▶ _Prompt 1_: According to the passage on flapping the /t/, what sound is /t/ pronounced as when it falls between vowels?
▶ _Prompt 2_: Write the next few sentences of the passage on flapping the /t/, picking up after its last sentence.

What is much more common is to "flap" the /t/.

Flapping or tapping, also known as alveolar flapping, intervocalic flapping, or t-voicing, is a phonological process found in many varieties of English, especially North American, Australian and New Zealand English, whereby the voiceless alveolar stop consonant phoneme /t/ is pronounced as a voiced alveolar flap [ɾ], a sound produced by briefly tapping the alveolar ridge with the tongue, when placed between vowels.

https://en.wikipedia.org/wiki/Flapping

This voiced alveolar flap is not really a [d] sound, but it's similar. The author of your book didn't want to confuse readers who probably know what "d" means, but not "ɾ".

▶ _Recorded data_:
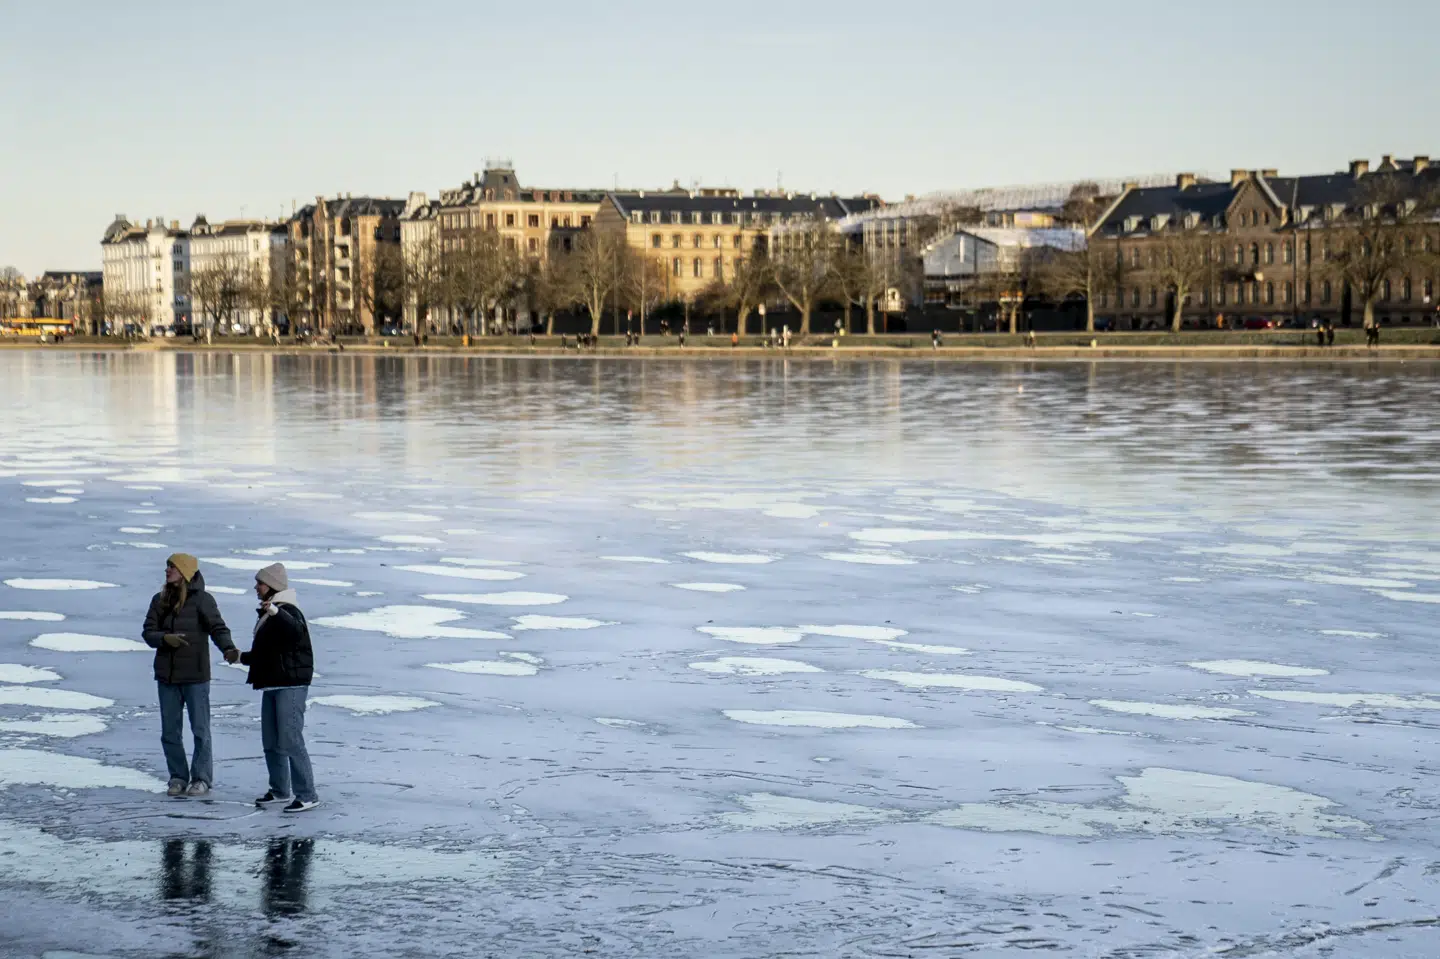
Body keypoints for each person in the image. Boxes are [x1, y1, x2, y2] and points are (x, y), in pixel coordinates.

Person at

▶ _Written reply 1_: A voiced alveolar flap [ɾ].

▶ _Written reply 2_:
This is not something native speakers are taught, and it's not something we try to do. Thus, there are not "rules" governing the use of the flap t. However, its use can be very consistent, and it's easy to see patterns. The pattern being presented in your book is this:

The exact conditions for flapping in North American English are unknown, although it is widely understood that it occurs in an alveolar stop, /t/ or /d/, when placed between two vowels, provided the second vowel is unstressed (as in butter, writing, wedding, loader).[5][12] Across word boundaries, however, it can occur between any two vowels, provided the second vowel begins a word (as in get over [ɡɛɾˈoʊvɚ]).